A more charitable stereotype might be that cryptocurrencies and automated contracts appeal to anyone who thinks that they can design (through their technical expertise) a better world than the current political elites. I'm not saying that they're right or that their line of thought hasn't been historically responsible for atrocities, but I don't think it's fair to paint them as sociopaths.
It's disappointing that this article doesn't address the various animals with a degree of biological immortality (eg jellyfish, lobsters). I'm not convinced that the laws of thermodynamics make (human-scale) aging inevitable and insurmountable if there are several unrelated critters who have managed it.
More likely is that immortal monkeys don't make evolutionary sense given the energy requirements.
We don't have anything remotely close to a free market in housing, though - I would be much, much more apt to lay the blame for the current housing crisis at the feet of misguided zoning and NIMBYism (often dressed up in pseudo-leftist rhetoric). We need to build more houses, for anyone, as quickly as possible and as much as possible if we want to shift the curve of rental pricing. Right now, the market wants to build - we should let it. If the state wants to step in and build more housing too, great, but first it should get out of the way.

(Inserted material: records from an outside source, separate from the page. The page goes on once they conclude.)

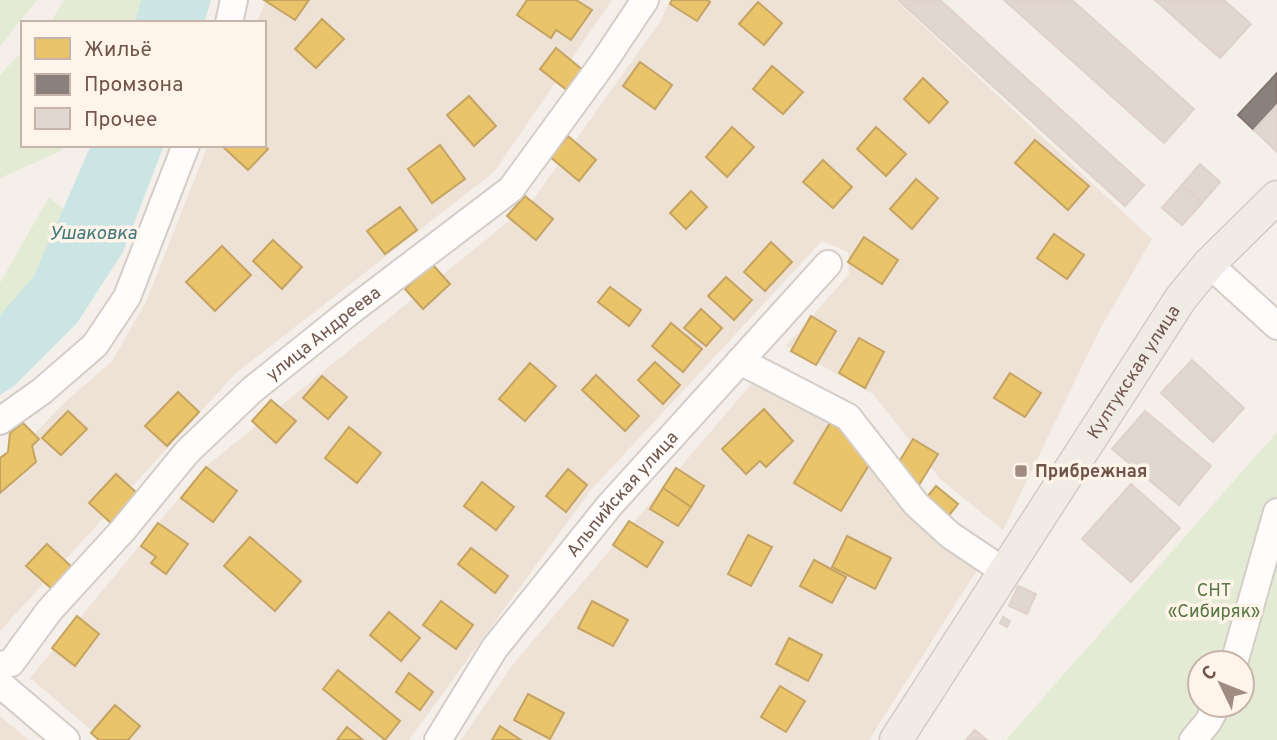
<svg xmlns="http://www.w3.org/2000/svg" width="1277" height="740" font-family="Overpass,sans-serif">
<rect width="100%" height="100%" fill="#f5efe9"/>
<!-- residential -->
<g fill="#eee1d6">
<polygon points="266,0 612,0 494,172 236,373 0,631 0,468 5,465 64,403 112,361 146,302 208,145 264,145 264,23 257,23"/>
<polygon points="670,0 895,0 1152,239 1100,329 1003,530 940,479 873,394 786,346 849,274 848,252 822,241 590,491 409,740 103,740 30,678 204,468 530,204 660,22"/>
<polygon points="752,383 838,427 906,513 977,570 869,740 461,740 514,663"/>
<polygon points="0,716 29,740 0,740"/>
</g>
<!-- green -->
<g fill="#e3ebd4" fill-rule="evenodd">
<polygon points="0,0 37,0 0,46"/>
<polygon points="64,0 141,0 135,23 50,23"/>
<polygon points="23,51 23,145 66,145 59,152 0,178 0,75"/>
<polygon points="49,197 64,210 34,276 0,315 0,283"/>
<path d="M1277,432V740H1006ZM1200,663H1242V705H1200Z"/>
</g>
<!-- water -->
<g fill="#cbe5e5">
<polygon points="141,0 211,0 204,23 135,23"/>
<polygon points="91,145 164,145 123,252 77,323 14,386 0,395 0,315 34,276"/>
</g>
<!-- homes -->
<g fill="#e9c46a" stroke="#c5a361" stroke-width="2">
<polygon points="264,0 309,0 295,20"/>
<polygon points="527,0 576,0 592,10 571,40 556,30 551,38 517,15"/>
<polygon points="672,0 708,0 710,2 697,21 670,4"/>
<polygon points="758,2 782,23 764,45 739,24"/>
<polygon points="322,19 344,39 316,68 295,49"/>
<polygon points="556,48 584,71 568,91 540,69"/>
<polygon points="640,62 672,85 655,109 623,86"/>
<polygon points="772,66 803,92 783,114 753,89"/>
<polygon points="923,78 948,102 929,123 904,99"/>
<polygon points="469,96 496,126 474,146 447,115"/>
<polygon points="732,127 754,147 727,177 706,157"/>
<polygon points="876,127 906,154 886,176 857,149"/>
<polygon points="568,136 596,160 579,181 550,157"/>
<polygon points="1035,140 1089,186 1068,210 1015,163"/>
<polygon points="221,145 264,145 268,149 248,170"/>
<polygon points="440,145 465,179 432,203 408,169"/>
<polygon points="823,160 852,187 833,208 803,182"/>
<polygon points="916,179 938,198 912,229 890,209"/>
<polygon points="691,191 707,207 686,229 670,213"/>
<polygon points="525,196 553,219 536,240 507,216"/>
<polygon points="400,207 417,230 385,254 367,231"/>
<polygon points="1054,234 1084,255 1067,279 1037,258"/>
<polygon points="864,237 898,260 882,284 848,262"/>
<polygon points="273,240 302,267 282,289 253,261"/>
<polygon points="771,242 792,262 765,291 744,272"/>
<polygon points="222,246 251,275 215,311 186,282"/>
<polygon points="432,264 450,284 423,309 405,289"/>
<polygon points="726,277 752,300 734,320 708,296"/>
<polygon points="610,287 641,310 629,326 598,302"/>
<polygon points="701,309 722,328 706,346 684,328"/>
<polygon points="811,316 836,331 816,365 791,351"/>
<polygon points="671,323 702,349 683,372 652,346"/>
<polygon points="859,338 884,352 865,388 839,373"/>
<polygon points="655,362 680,385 663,404 638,380"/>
<polygon points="530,363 556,386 525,421 499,399"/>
<polygon points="1010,373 1041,393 1025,417 994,398"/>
<polygon points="596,375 639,416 625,431 582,390"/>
<polygon points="322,376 347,397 328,419 303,398"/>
<polygon points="178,392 199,412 167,446 145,426"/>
<polygon points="271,400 296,421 276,443 252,421"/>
<polygon points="764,409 793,441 766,467 760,461 746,474 722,449"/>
<polygon points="68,411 87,429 61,455 42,438"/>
<polygon points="833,418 872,460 841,511 794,483"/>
<polygon points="23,423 39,439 32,446 36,462 0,493 0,458 8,452 10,433"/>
<polygon points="349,427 381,453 357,483 325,458"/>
<polygon points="913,439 938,454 919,485 894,470"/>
<polygon points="206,467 237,491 213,522 181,498"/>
<polygon points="676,468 704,486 691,507 663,488"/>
<polygon points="568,469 587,485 566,512 546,496"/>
<polygon points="116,474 138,494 111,523 89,503"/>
<polygon points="482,482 514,507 496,530 464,506"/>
<polygon points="936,486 958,504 946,519 923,502"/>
<polygon points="663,488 691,507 678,526 650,509"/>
<polygon points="629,521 663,542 647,567 613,545"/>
<polygon points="158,523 188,544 166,574 151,563 156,557 141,546"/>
<polygon points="748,535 772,547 751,586 728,574"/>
<polygon points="847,536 891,558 875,589 832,567"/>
<polygon points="250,537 301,581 275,611 224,566"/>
<polygon points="47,544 73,568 53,590 26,566"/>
<polygon points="471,548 508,576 495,593 458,564"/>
<polygon points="814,560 846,577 832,603 800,586"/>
<polygon points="441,601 473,625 456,649 423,625"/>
<polygon points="592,601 628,620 613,646 578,628"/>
<polygon points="389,612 420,638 401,661 370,635"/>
<polygon points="77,616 99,634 75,666 52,648"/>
<polygon points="789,638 822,655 808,681 776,664"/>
<polygon points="338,670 400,721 385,740 323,689"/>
<polygon points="409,673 433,692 420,710 396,692"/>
<polygon points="780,686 805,701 786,732 761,717"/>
<polygon points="528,694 564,713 550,739 514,720"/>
<polygon points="115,705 140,726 128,740 99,740 91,733"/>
<polygon points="500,726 521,740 492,740"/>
<polygon points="347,727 363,740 337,740"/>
</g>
<!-- industry -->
<polygon fill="#8a817c" stroke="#82746d" stroke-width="2" points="1277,73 1277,105 1254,130 1238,115"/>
<!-- building -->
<g fill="#e1d7d0" stroke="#ded2cb" stroke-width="2">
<polygon points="898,0 940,0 1144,185 1125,206"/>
<polygon points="1004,0 1072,0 1194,109 1164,143"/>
<polygon points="1155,0 1224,0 1251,24 1220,58"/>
<polygon points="1277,105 1277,152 1254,130"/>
<polygon points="1200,164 1220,182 1202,203 1182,185"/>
<polygon points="1182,185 1202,203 1182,225 1162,208"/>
<polygon points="1192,360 1244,408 1213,442 1161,393"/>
<polygon points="1145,411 1211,466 1179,505 1112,449"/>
<polygon points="1131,484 1180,528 1131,582 1082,539"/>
<polygon points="1018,586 1036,594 1027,614 1009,606"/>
<polygon points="1003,617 1010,621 1007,627 1000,623"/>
<polygon points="975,730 987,740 966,740"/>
</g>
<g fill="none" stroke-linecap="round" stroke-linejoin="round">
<defs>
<g id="minor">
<polyline points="229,23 234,0"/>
<polyline points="1209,264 1277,326"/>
<polyline points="740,361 848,417 916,504 950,535 1005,572"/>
<polyline points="0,421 42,391 95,345 127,297 186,145"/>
<polyline points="1234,663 1277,512"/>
<path id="s1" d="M0,665L11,663L49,611L123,530L187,452L252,390L348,313L511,189L603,63L645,0"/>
<polyline points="0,684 66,740"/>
<path id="s2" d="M438,740L494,649L609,506L828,264"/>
<polyline points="1193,740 1208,722 1217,705"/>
</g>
<g id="major">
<path id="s3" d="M896,740L1181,298L1209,264L1277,197"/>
</g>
</defs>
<!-- minor casing -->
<use href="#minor" stroke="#d4ccc7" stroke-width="30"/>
<!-- major casing -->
<use href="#major" stroke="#d4cac5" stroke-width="35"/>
<!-- minor -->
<use href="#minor" stroke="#fefdfc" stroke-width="26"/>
<!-- major -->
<use href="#major" stroke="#f1ebe5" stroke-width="32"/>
</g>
<!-- markers -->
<rect fill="#9f8b82" stroke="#fef4e9" stroke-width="2.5" x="1014" y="464" width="14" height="14" rx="3.5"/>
<g text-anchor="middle" stroke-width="7" stroke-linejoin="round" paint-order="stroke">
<!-- street labels -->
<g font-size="18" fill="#71554b" stroke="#fef4e9">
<text dy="6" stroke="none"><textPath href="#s1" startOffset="467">улица Андреева</textPath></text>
<text dy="6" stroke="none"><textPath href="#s3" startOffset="438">Култукская улица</textPath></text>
<text dy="6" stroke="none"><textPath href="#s2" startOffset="308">Альпийская улица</textPath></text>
</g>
<!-- poi labels -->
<g font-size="18" font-weight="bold" fill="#71554b" stroke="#fef4e9" text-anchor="start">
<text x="1035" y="477">Прибрежная</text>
</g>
<!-- park labels -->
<g font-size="18" fill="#577743" stroke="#fef4e9">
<text x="1214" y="596">СНТ<tspan x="1214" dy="21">«Сибиряк»</tspan></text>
</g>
<!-- water labels -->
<g font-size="19" font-style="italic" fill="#43787c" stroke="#fef4e9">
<text x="93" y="239">Ушаковка</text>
</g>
</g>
<!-- legend -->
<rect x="21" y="21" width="245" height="126" fill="#fef4e9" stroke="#c6b4aa" stroke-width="2"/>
<rect x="35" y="38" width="35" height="21" fill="#e9c46a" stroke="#c6b4aa" stroke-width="2"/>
<text x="84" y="56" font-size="21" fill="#71554b">Жильё</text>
<rect x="35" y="74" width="35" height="21" fill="#8a817c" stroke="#c6b4aa" stroke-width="2"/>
<text x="84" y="91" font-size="21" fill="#71554b">Промзона</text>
<rect x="35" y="108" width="35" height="21" fill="#e1d7d0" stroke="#c6b4aa" stroke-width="2"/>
<text x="84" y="126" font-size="21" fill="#71554b">Прочее</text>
<!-- north arrow -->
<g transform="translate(1221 684) rotate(313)"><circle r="33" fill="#fef4e9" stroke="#c6b4aa" stroke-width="2"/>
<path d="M0-5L12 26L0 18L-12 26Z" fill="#9f8b82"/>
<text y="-10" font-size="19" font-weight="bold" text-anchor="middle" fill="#71554b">С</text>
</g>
</svg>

I agree that tiny houses are a feel-good distraction.
That's how these things always go (15 years is the usual "sentence"). Assuming that the US is willing to play ball, they'll start negotiating now and eventually trade him for a visit from the director of the CIA or some rice or whatever. AFAIK no American since the Korean war has actually served a sentence from the DPRK.
I don't want to get into too much detail on this out of respect for Otto. I wasn't there when he took the poster down, but I definitely believe that he did.
Also, no invisible lines were crossed - we were told very specifically before arriving in NK by the tour company that under no circumstances should we go to the staff-only floor of the hotel and that people had gotten in trouble for going there previously (it's moderately infamous). My memory of that is hazy, but it may even have been in response to a question about that floor from Otto. As I said in another comment, I really don't think that the NK government is interested in oppressing tourists for no reason.